Car le cas de Rusal n’a rien d’anecdotique. En vertu de l’extraterritorialité du droit américain, toute entreprise non américaine peut être poursuivie par la justice de l’Oncle Sam, à condition qu’elle ait un lien avec les États-Unis : établir une transaction en dollars ou utiliser une technologie américaine suffit pour que des poursuites soient engagées.

De nombreuses entreprises européennes et françaises en ont déjà fait les frais. En 2014, la banque BNP Paribas s’est ainsi vue infliger une amende record, de près de 9 milliards de dollars, pour violation de l’embargo contre l’Iran, le Soudan et Cuba. « Nous avons payé pour des sanctions que nous ne reconnaissions pas », s’indigne l’ancien ministre Pierre Lellouche, qui estime même que les États-Unis, s’étant depuis rapprochés de Cuba, devraient rembourser cette amende.

La mésaventure d’Alstom, passée en 2014 sous la houlette de l’américain General Electric (GE), est elle aussi éloquente. Juste avant d’être rachetée au nez et à la barbe de l’État français, cette entreprise stratégique avait été condamnée par la justice américaine à payer une amende de 772 millions de dollars pour des faits de « corruption ». Acculé, le groupe français n’a eu que deux alternatives : payer cette amende record et faire couler le budget de l’entreprise ou accepter de se faire racheter à très bon prix par son principal rival américain. On connaît la suite…

Airbus, qui s’est dénoncé aux autorités américaines pour les mêmes raisons, ou Areva, lors du rachat du Canadien Uramin, sont également menacés.

Iran : le double jeu des États-Unis

Si Donald Trump a promis une nouvelle vague de sanctions à l’encontre de l’Iran, jusqu’à sa dénonciation de l’accord sur le nucléaire certaines entreprises étaient libres de commercer avec l’Iran. Mais toujours selon les règles édictées par Washington. C’était le cas de Airbus, qui a attendu de longs mois que le Trésor américain valide la vente de 118 de ses avions, pour 25 milliards de dollars. Pendant ce temps, son concurrent Boeing signait avec Téhéran un accord pour l’achat de 100 avions, permettant à l’avionneur américain de refaire son retard sur son concurrent européen. Un double jeu évident, pour favoriser, une nouvelle fois, les intérêts américains sur ceux du Vieux Continent…

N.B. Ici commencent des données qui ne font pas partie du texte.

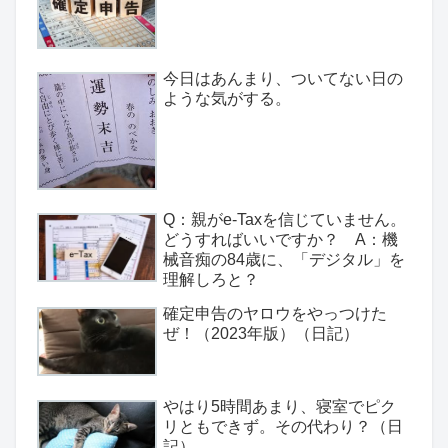
今日はあんまり、ついてない日の
ような気がする。
Q：親がe-Taxを信じていません。
どうすればいいですか？ A：機
械音痴の84歳に、「デジタル」を
理解しろと？
確定申告のヤロウをやっつけた
ぜ！（2023年版）（日記）
やはり5時間あまり、寝室でピク
リともできず。その代わり？（日
記）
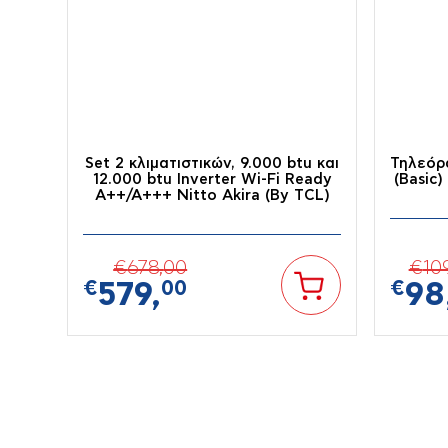
BBQ-
Σόμπες-
Θερμαν
Ψηστιέρες-
Μπουριά
Set 2 κλιματιστικών, 9.000 btu και
Τηλεόρ
Γκριλιέρες
12.000 btu Inverter Wi-Fi Ready
(Basic
Α++/Α+++ Nitto Akira (By TCL)
€
678,
00
€
10
€
579,
00
€
98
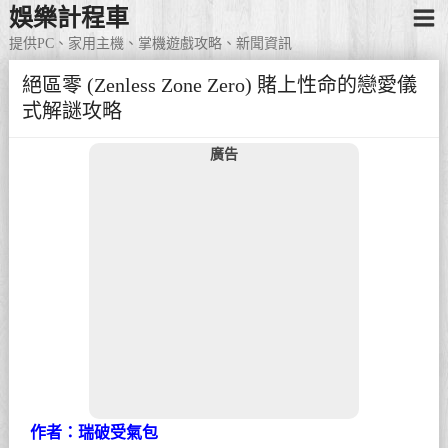
娛樂計程車
提供PC、家用主機、掌機遊戲攻略、新聞資訊
絕區零 (Zenless Zone Zero) 賭上性命的戀愛儀
式解謎攻略
廣告
作者：瑞破受氣包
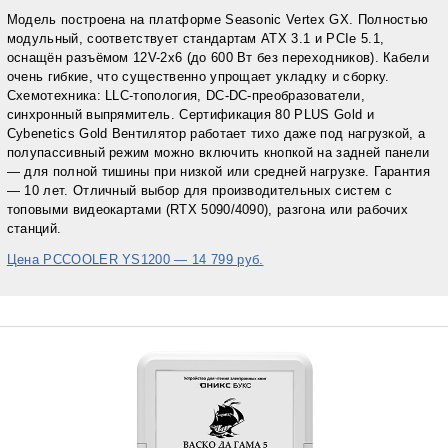
Модель построена на платформе Seasonic Vertex GX. Полностью
модульный, соответствует стандартам ATX 3.1 и PCIe 5.1,
оснащён разъёмом 12V-2x6 (до 600 Вт без переходников). Кабели
очень гибкие, что существенно упрощает укладку и сборку.
Схемотехника: LLC-топология, DC-DC-преобразователи,
синхронный выпрямитель. Сертификация 80 PLUS Gold и
Cybenetics Gold Вентилятор работает тихо даже под нагрузкой, а
полупассивный режим можно включить кнопкой на задней панели
— для полной тишины при низкой или средней нагрузке. Гарантия
— 10 лет. Отличный выбор для производительных систем с
топовыми видеокартами (RTX 5090/4090), разгона или рабочих
станций.
Цена PCCOOLER YS1200 — 14 799 руб.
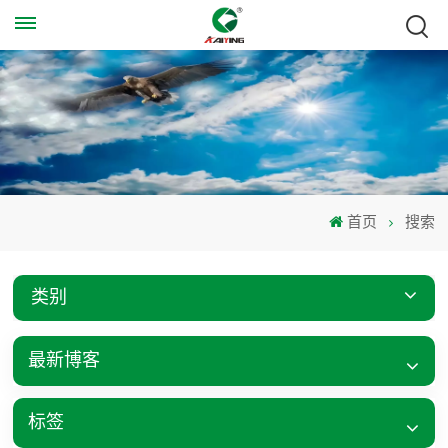
首页
搜索
类别
最新博客
标签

Imaginez un sportif qui prendrait part à une compétition, tout en endossant le statut d’arbitre et se permettant de sanctionner ses coéquipiers s’ils ne jouent pas selon ses propres règles. C’est à peu près le rôle des États-Unis dans la compétition économique mondiale. Un non-sens, dont les Européens seraient bien inspirés de tenter d’y mettre fin.